An hour out from boarding my flight back to the U.S I am reminded that all that we need and desire is possible, a full circle introspection of my attendance at COP 21 when I met with students from the Historic Black Colleges and Universities (HBCU) Climate Change Initiative proves this. While in Paris, we were attempting to convince then President Obama to keep the crude oil export ban in place. While Obama denied our requests, as you can see in this video, it’s clear that the only chance we have to avert the worst impacts of the climate crisis is to adhere to the voices and demands of the grassroots masses of colonized and oppressed peoples. Because while we lost that battle, the inexorable principles demonstrated by members of the HBCU Climate Change Initiative planted seeds of resistance that are starting to produce fruitful results. Yes, we are consistently put in the inconvenient position of having to fight the system, as well as the system that is supposed to be fighting the system. But we can and will emerge victorious when we collectively comprehend how to navigate the petit bourgeois elements of environmental and climate justice spaces such that they are utilized, while not permitted to lead and determine the outcomes of our struggle. This is and must be the way.

We are actually witnessing elements of the masses gleaning the fruits produced by principled seeds of resistance as they are taking on some of the most powerful entities in the world…and they are winning without having to compromise or capitulate. And they are winning without the participation of Big Green groups who have proclivity for watering down and whitewashing the radical praxis of grassroots movements. Everyday people in “red” and “blue” congressional districts alike have defeated Big Tech cartels including Google, Meta, and Amazon – and, in the process, they have, in many cases, prevented the proliferation of natural resources extractive data centers in their communities. In fact, these grassroots formations have cost Big Tech cartels upwards of an estimated $64 Billion. This is what bottom up organizing that delivers true victories for the masses without ceding leadership or otherwise capitulating to the petit bourgeois looks like. And it’s important to note that In some cases, the petit bourgeois was likely utilized in the ways suggested by elements of the Palestinian resistance – they took part l, but they didn’t take over.

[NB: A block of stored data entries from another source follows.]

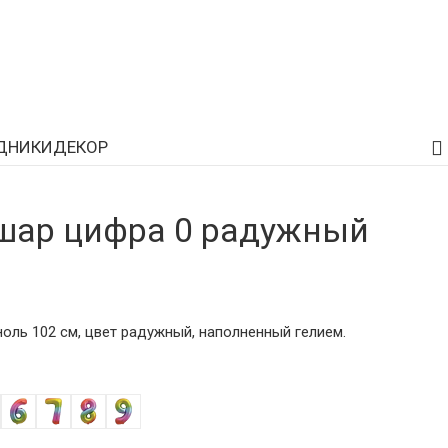
ДНИКИ
ДЕКОР
шар цифра 0 радужный
ль 102 см, цвет радужный, наполненный гелием.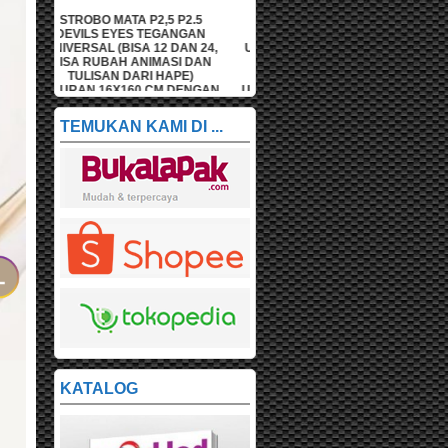
P2.5
STROBO MATA P2,5 P2.5
STROBO MATA P2,5 P2.5
NGAN
DEVILS EYES TEGANGAN
DEVILS EYES TEGANGAN
DAN 24,
UNIVERSAL (BISA 12 DAN 24,
UNIVERSAL (BISA 12 DAN 24,
I DAN
BISA RUBAH ANIMASI DAN
BISA RUBAH ANIMASI DAN
PE)
TULISAN DARI HAPE)
TULISAN DARI HAPE)
DENGAN
UKURAN 16X128 CM DENGAN
UKURAN 16X96 CM DENGAN
M
BOX 20X132 CM
BOX 20X100 CM
TEMUKAN KAMI DI ...
KATALOG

This praxis must be replicated as part of the larger struggle for climate and environmental liberation. For, as COP 30 demonstrated, if we continue to wait for nation states and international bodies as well as other elements of the petit bourgeois in the form of so-called CSOs to characterize what does and does not qualify as wins and victories, we will never achieve climate and environmental liberation – not just from the climate crisis but from the vanguards of racial capitalism and their minions. A “Theme from the Bottom”, grassroots, poor and working class led approach to organizing and mobilizing oppressed and colonized people of the Global South is the only thing left that can intercede climate barbarism. And deep down inside, whether they have the fitness to agree with this sentiment or not, the petit bourgeois elements of the global climate “movement” knows this better than anyone – it’s on us to remind them of this truth.